In this room I was spoken to, and about, as if I wasn’t present. I got a real taste of body-shaming, but I took it on the chin. I heard things like ‘But we need to cover that stomach’, and ‘Her stomach is a problem.’ I knew I was quite heavy after having my baby, but this felt unnecessary.

The make-up lady had brought wigs for me to try on, and I remember the executive producer saying ‘no’ in the most affronted tone. I felt like an ugly duckling that needed a major makeover. I laughed when they said, ‘No, we can’t have Twitter attack her for that.’ I could take the Twitter insults, but the things they were saying in the room cut me more.
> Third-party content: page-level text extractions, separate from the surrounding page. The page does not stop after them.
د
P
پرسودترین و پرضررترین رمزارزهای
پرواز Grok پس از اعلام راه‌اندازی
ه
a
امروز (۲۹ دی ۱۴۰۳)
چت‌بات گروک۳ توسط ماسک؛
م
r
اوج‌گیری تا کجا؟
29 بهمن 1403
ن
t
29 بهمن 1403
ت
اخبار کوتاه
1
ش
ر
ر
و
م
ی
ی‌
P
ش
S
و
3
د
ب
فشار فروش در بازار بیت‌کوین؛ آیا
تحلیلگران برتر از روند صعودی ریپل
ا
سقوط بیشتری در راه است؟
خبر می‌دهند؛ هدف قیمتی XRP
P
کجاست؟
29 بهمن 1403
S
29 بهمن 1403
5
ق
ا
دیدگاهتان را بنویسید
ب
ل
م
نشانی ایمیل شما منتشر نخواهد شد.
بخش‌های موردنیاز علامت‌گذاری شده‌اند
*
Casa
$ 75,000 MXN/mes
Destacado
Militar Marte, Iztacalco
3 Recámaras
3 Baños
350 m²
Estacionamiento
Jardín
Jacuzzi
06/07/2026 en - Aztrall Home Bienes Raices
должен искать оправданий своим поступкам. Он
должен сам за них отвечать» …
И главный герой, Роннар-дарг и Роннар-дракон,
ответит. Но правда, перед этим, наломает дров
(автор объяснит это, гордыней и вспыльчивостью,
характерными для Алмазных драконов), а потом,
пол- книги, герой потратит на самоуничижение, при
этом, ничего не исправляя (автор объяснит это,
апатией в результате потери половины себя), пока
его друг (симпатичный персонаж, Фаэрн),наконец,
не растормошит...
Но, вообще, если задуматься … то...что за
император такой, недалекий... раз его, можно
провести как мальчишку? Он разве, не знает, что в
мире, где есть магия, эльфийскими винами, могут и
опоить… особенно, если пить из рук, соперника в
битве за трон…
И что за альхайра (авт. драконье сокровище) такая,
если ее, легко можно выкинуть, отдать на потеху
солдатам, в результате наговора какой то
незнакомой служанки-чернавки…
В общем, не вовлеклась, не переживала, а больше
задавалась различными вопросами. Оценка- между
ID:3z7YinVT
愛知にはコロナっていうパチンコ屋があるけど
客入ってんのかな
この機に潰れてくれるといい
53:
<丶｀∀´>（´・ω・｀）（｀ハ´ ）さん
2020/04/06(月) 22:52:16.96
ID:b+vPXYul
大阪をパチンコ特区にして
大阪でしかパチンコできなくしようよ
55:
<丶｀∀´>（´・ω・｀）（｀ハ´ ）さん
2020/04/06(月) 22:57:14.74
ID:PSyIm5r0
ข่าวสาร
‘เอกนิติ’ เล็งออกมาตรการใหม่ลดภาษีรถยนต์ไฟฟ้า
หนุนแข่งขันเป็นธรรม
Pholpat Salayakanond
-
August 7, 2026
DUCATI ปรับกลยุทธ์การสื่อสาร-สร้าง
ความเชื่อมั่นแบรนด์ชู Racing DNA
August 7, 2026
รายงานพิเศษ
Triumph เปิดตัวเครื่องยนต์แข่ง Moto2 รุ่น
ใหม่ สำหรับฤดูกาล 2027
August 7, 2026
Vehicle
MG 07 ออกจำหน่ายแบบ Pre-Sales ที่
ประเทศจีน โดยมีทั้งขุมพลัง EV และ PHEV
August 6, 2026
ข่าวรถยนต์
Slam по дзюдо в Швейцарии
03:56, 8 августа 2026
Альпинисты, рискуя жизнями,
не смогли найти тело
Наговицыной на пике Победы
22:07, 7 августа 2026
Even my natural hair came under fire.

I realised that I had inherited the show from a beautiful, thin host who could wear anything, but that did not warrant their attempt to ‘fix’ how I looked.
tumi morake

There weren’t that many people insulting my looks on Twitter to warrant being subjected to this level of humiliation. I took it, though – anything to make the show look good.
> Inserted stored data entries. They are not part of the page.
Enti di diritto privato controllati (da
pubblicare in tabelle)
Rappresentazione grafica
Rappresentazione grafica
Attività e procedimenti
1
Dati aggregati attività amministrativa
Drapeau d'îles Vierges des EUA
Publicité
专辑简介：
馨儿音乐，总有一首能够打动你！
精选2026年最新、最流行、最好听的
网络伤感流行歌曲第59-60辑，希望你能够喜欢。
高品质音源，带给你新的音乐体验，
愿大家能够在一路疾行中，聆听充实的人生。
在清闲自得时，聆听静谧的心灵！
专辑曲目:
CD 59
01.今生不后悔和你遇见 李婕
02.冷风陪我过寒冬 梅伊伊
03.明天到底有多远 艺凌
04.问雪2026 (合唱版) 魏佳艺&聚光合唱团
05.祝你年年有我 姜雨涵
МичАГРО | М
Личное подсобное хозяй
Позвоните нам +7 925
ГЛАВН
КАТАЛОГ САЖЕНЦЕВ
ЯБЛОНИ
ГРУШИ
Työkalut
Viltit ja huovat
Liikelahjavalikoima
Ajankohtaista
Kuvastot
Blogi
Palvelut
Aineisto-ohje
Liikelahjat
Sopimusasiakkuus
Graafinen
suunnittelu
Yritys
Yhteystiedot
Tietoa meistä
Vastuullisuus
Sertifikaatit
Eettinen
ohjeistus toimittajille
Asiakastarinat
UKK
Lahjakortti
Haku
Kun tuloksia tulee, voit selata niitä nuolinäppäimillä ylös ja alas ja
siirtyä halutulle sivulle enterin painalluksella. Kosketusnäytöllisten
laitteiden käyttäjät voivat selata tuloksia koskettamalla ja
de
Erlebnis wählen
Personally, I thought they had cut corners in the beginning by employing the cheapest stylist they could get, and they got what cheap will get you. All they had to do was appoint a stylist who knew what she was doing and we would all win. I was not the problem. I had been in magazines, on stage and on TV before. I knew I was not the problem. I just wish I had repeated that to myself in the moment. Thick-skin loading.

One of the cast members was next door, overhearing the entire exchange.

When everyone had left, she came in and hugged me. She was shocked at how I had been spoken to and could not believe how gracious I had been. I felt like a toddler who’d fallen down. As a parent, if you say nothing and just look away, the toddler tends to just get up, decide it wasn’t so bad and gets on with life. But if you react and rush to fix the booboo, they realise it hurts, and they start wailing. My cast member had pointed at my booboo, and it hurt. I swallowed the tears. Although I did not deserve to be treated that way, I wanted them to be done with it so I could go back to producing my eight-times-nominated sitcom. I made it my goal to be the best damn host that show had ever had, so that by the time I left, the women who’d insulted me would remember my talent and not the fat that they decided mattered above all else.

I left the show after two seasons, and there was an overwhelming demand for my return. I felt like I had won. My worth had been taken into account and nothing they threw at me could break me.